Pour autant, les nouvelles recommandations de l’ESC ne s’attardent pas spécifiquement sur les cas des patients âgés. "Elles précisent en revanche qu’il y a des patients avec des risques de récidive, et que dans ces sur-risques, il y a l’âge. L’ancienneté de la fibrillation auriculaire est aussi évoquée : une ancienne FA a plus de risque de récidiver après une ablation, détaille le cardiologue. Donc c’est vrai que le patient idéal pour l’ablation atriale est un patient pas trop âgé, avec un cœur pas trop malade et une fibrillation pas trop ancienne."

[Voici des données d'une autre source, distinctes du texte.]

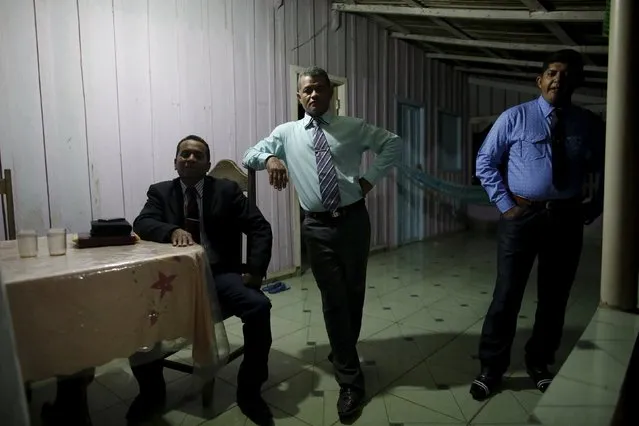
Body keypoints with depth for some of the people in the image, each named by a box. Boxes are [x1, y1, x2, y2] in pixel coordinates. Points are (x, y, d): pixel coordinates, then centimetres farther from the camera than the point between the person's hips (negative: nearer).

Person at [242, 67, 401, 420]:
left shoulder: (353, 128, 7)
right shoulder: (286, 133, 8)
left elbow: (393, 143, 11)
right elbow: (249, 155, 7)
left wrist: (371, 178, 0)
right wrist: (269, 158, -16)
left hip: (354, 220, 1)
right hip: (317, 226, -1)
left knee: (354, 292, 13)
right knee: (333, 298, 2)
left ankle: (343, 352, 41)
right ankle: (350, 379, 17)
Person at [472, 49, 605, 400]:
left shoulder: (590, 125, 6)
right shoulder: (515, 118, -2)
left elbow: (605, 171, 17)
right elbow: (485, 162, 0)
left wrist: (594, 208, 5)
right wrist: (504, 203, -6)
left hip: (566, 219, 3)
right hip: (521, 216, -3)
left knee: (554, 296, 13)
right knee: (507, 295, -1)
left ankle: (539, 364, 33)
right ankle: (491, 369, 15)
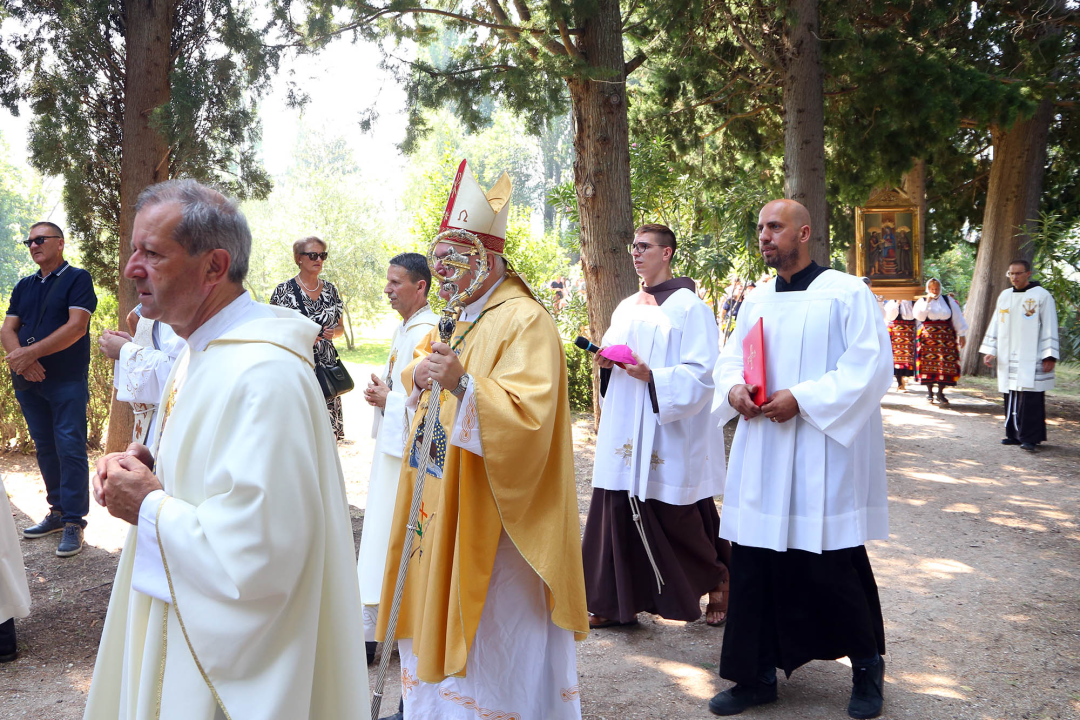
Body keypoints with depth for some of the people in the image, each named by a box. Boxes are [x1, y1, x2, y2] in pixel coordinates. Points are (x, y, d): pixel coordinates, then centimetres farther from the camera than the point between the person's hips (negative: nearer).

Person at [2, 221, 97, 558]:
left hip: (67, 381, -6)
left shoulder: (77, 278, -2)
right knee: (45, 448, 11)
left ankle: (74, 522, -4)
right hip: (28, 380, 6)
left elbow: (76, 327, -14)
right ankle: (58, 511, 20)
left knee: (70, 449, -8)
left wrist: (31, 353, -18)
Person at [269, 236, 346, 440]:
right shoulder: (284, 290, -2)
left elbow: (340, 327, 20)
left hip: (327, 366, 4)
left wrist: (333, 332, -2)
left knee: (327, 431, 1)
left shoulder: (330, 289, 11)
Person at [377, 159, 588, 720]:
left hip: (493, 522, -9)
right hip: (445, 512, 9)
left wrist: (461, 383, -41)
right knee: (444, 622, 17)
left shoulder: (524, 322, -17)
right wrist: (420, 377, 2)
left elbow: (527, 417, -28)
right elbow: (427, 385, 26)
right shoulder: (458, 320, 12)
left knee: (491, 633, 1)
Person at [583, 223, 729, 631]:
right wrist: (606, 364, 2)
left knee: (680, 521, 1)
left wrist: (652, 377, -25)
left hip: (670, 433, -7)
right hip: (626, 431, 7)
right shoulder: (627, 308, 15)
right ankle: (617, 603, 13)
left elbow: (701, 373, -13)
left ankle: (720, 583, 24)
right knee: (619, 510, 5)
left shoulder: (688, 306, -7)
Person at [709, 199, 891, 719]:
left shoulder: (846, 293, -5)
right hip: (762, 458, 6)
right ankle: (757, 675, 18)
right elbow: (731, 356, 20)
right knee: (754, 562, 5)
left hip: (823, 455, -6)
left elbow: (872, 365, -12)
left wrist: (802, 399, -19)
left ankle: (867, 667, 24)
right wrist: (733, 388, -3)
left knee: (830, 566, 0)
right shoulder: (756, 301, 14)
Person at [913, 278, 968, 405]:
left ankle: (940, 393, 1)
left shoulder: (948, 300, 9)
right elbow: (919, 316, -12)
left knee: (945, 363, -5)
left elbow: (957, 318, 8)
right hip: (927, 336, -1)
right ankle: (929, 391, 10)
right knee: (928, 363, -3)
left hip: (946, 336, 1)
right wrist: (927, 302, -15)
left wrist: (961, 334, 2)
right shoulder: (922, 301, 5)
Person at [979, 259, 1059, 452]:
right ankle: (1014, 434, 13)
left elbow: (1049, 328, -5)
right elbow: (995, 325, 17)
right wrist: (989, 350, 10)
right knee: (1011, 398, 6)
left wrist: (1049, 356, -10)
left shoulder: (1042, 296, -3)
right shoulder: (1004, 296, 13)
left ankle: (1029, 438, -7)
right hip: (1008, 359, 5)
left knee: (1030, 398, -9)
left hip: (1031, 360, -5)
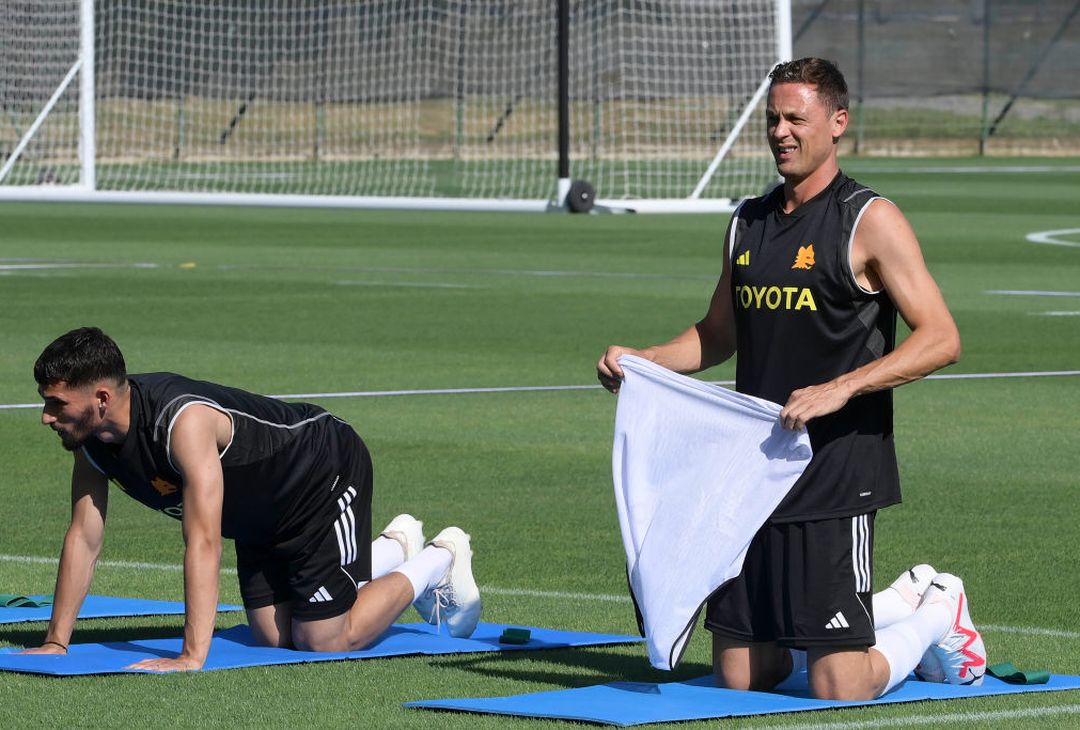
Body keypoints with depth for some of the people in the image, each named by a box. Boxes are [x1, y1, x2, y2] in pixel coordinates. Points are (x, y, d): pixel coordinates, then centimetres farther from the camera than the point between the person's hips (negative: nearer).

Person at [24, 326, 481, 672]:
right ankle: (394, 549, 32)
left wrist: (191, 657, -48)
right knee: (275, 639, 11)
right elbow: (83, 538, -7)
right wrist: (56, 643, -9)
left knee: (323, 643, -7)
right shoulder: (89, 434, -15)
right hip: (263, 514, 8)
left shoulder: (183, 422, -41)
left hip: (328, 475, -8)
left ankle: (440, 560, 16)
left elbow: (203, 543, -45)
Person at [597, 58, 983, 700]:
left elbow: (941, 339, -14)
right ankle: (900, 606, 28)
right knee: (740, 675, 8)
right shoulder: (749, 222, 13)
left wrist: (841, 388, -24)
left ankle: (936, 615, 20)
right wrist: (642, 359, 9)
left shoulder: (870, 220, -7)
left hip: (837, 480, -7)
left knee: (838, 690, -11)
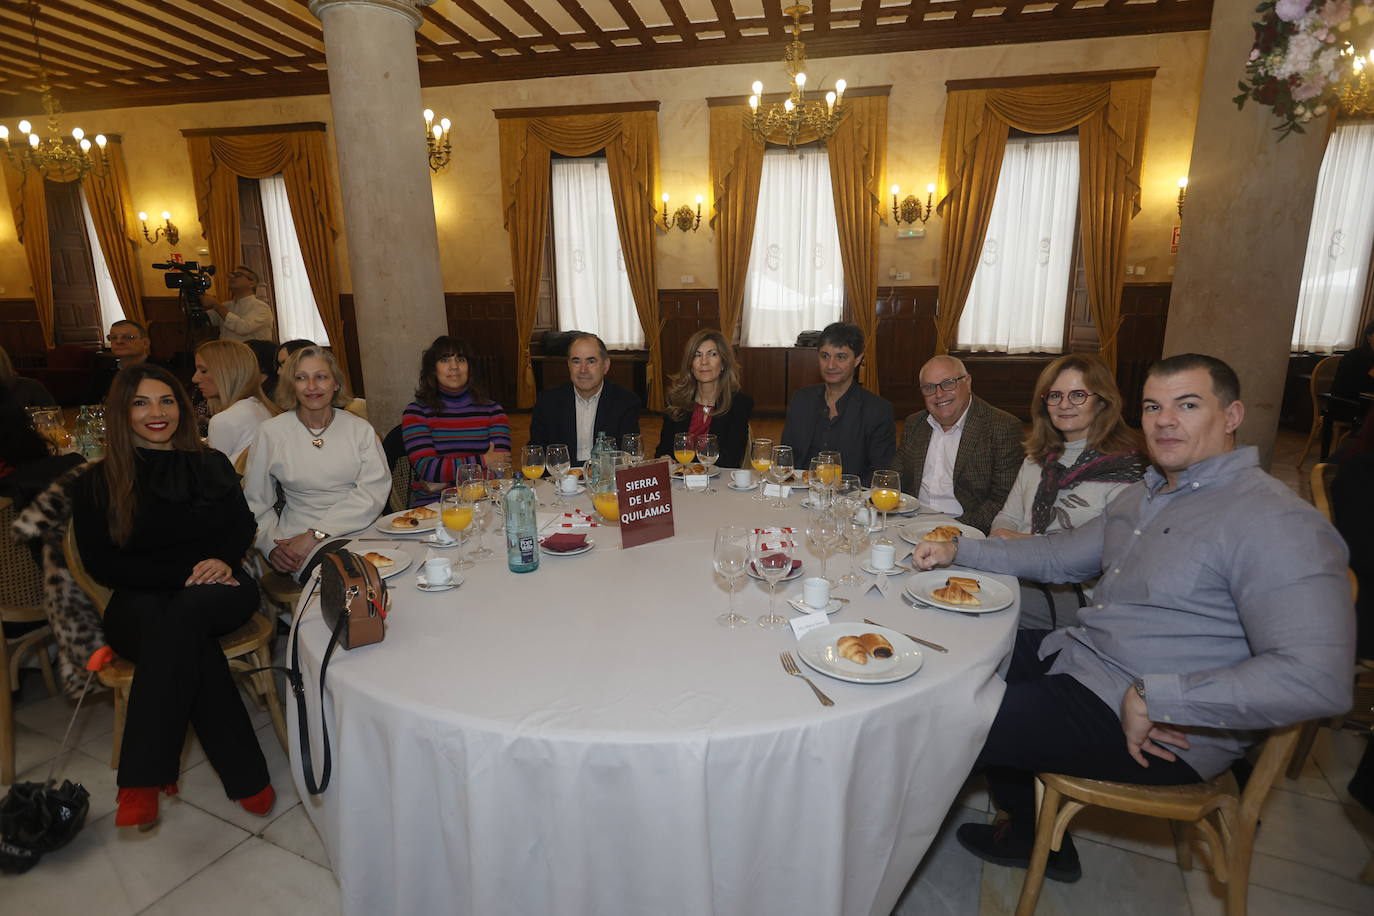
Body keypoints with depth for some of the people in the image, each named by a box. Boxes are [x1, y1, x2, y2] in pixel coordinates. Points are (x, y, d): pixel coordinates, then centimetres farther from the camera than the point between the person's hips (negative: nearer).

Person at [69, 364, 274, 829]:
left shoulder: (212, 465, 14)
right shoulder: (96, 484, 7)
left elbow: (242, 527, 11)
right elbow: (101, 564, 0)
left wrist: (222, 560, -12)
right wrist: (183, 574, -13)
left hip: (215, 590, 1)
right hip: (139, 602, -1)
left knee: (182, 616, -36)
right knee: (191, 642, -36)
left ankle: (142, 780, -30)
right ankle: (245, 776, -34)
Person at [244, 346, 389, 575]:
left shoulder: (360, 429, 6)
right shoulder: (270, 431, 6)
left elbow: (374, 491, -7)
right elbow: (256, 504, 7)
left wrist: (316, 534, -16)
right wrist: (272, 547, -11)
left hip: (361, 530, 3)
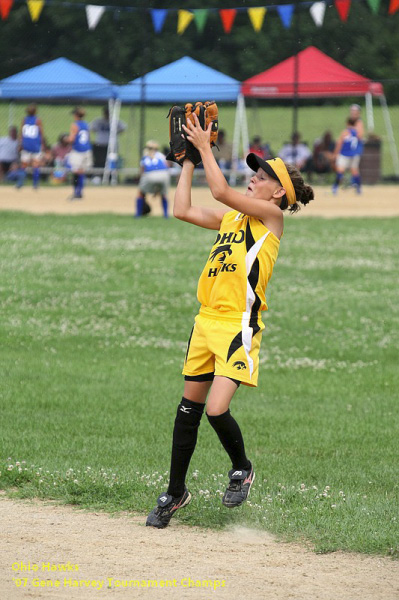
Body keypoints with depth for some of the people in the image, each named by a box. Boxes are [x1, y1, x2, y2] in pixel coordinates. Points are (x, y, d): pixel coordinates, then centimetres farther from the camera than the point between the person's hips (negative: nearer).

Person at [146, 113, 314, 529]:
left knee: (216, 409, -17)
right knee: (189, 408, 11)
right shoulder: (232, 217, 16)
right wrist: (189, 161, 14)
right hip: (208, 320, 7)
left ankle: (241, 468, 13)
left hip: (239, 326, -7)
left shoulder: (271, 215, -5)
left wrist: (205, 147, -5)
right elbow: (183, 210, 12)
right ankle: (175, 493, 22)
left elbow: (220, 191, -14)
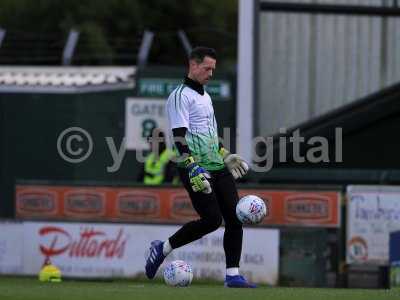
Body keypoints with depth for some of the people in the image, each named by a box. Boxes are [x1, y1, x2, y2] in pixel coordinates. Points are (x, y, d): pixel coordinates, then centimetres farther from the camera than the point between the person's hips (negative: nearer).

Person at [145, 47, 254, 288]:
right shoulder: (180, 96, -8)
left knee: (234, 217, -2)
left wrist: (226, 156, 30)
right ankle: (163, 248, 2)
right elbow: (179, 136, -17)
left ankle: (233, 275, 1)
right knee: (212, 219, -15)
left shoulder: (205, 95, 21)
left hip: (217, 167, 9)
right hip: (196, 169, -9)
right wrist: (193, 168, -26)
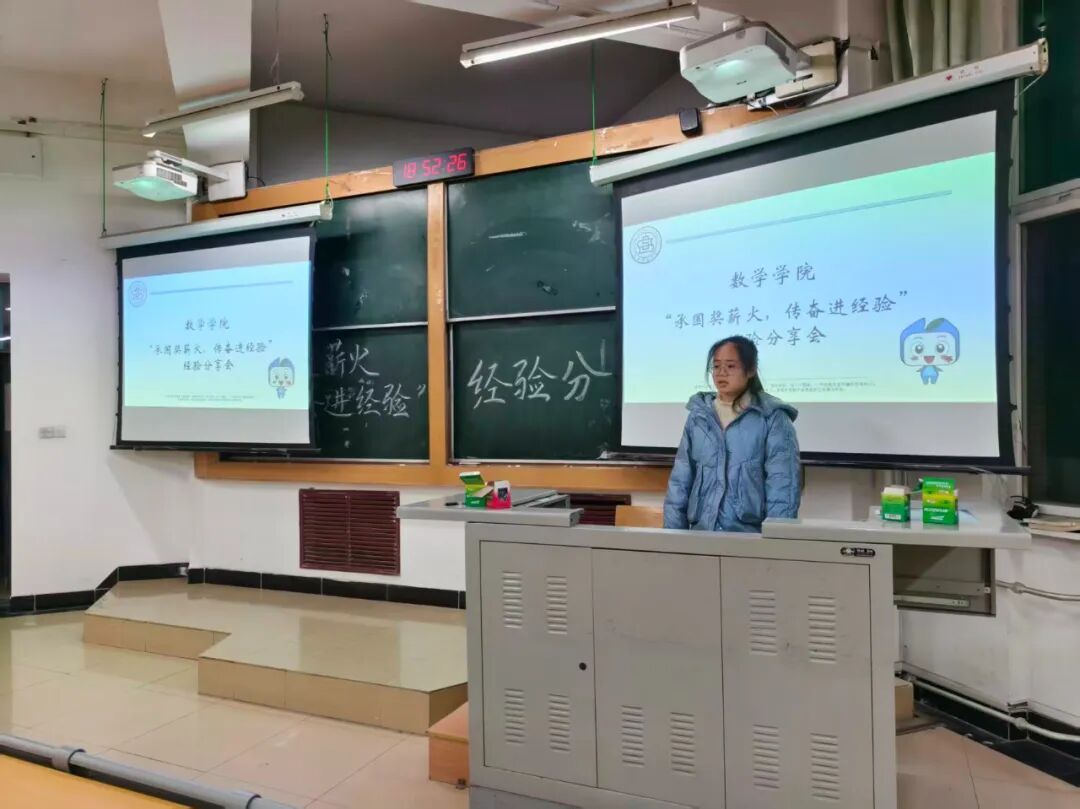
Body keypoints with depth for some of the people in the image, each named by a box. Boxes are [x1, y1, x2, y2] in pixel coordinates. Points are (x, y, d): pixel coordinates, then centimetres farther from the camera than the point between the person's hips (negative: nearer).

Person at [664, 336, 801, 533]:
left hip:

La stratégie pour le patient âgé sera moins invasive avec l’utilisation notamment de l’amiodarone. "C’est un médicament qu’on a beaucoup en initial, mais pour le long terme, on sait qu’il y a un effet cumulatif, qu’on craint un peu moins avec un patient âgé. Si on considère les autres antiarythmiques, la flécaïnide est contre-indiqué en cas d’insuffisance cardiaque ou de cardiopathie ischémique, ce qui est fréquent chez les sujets âgés. C’est donc un médicament plus difficile à manier que l’amiodarne."
Il peut aussi arriver qu’un patient souffre de la maladie de l’oreillette, aussi appelée syndrome brady-tachycardie. Dans ce cas, les recommandations de l’ESC 2020 ont précisé qu’il peut être indiqué de pratiquer l’ablation atriale avant de considérer la pose d’un stimulateur cardiaque. Mais chez les patients âgés, la pose d’un stimulateur cardiaque est privilégiée.
"Chez les patients âgés, on peut aussi adopter une stratégie de contrôle de fréquence avec des médicaments ralentisseurs comme les bêta-bloquants, les anti-calciques, la digoxine en tenant compte de l’insuffisance rénale. Et, en dernier recours, on peut considérer l’ablation auriculo-ventriculaire" avec la mise en place d’un stimulateur cardiaque", poursuit le Pr Taieb, qui précise que cette ablation "n’a rien à voir avec l’ablation atriale et présente des risques immédiats quasi-nuls".
Enfin, chez les personnes âgées, le choc électrique peut être une alternative à l’ablation pour redonner une certaine fonctionnalité à l’oreillette.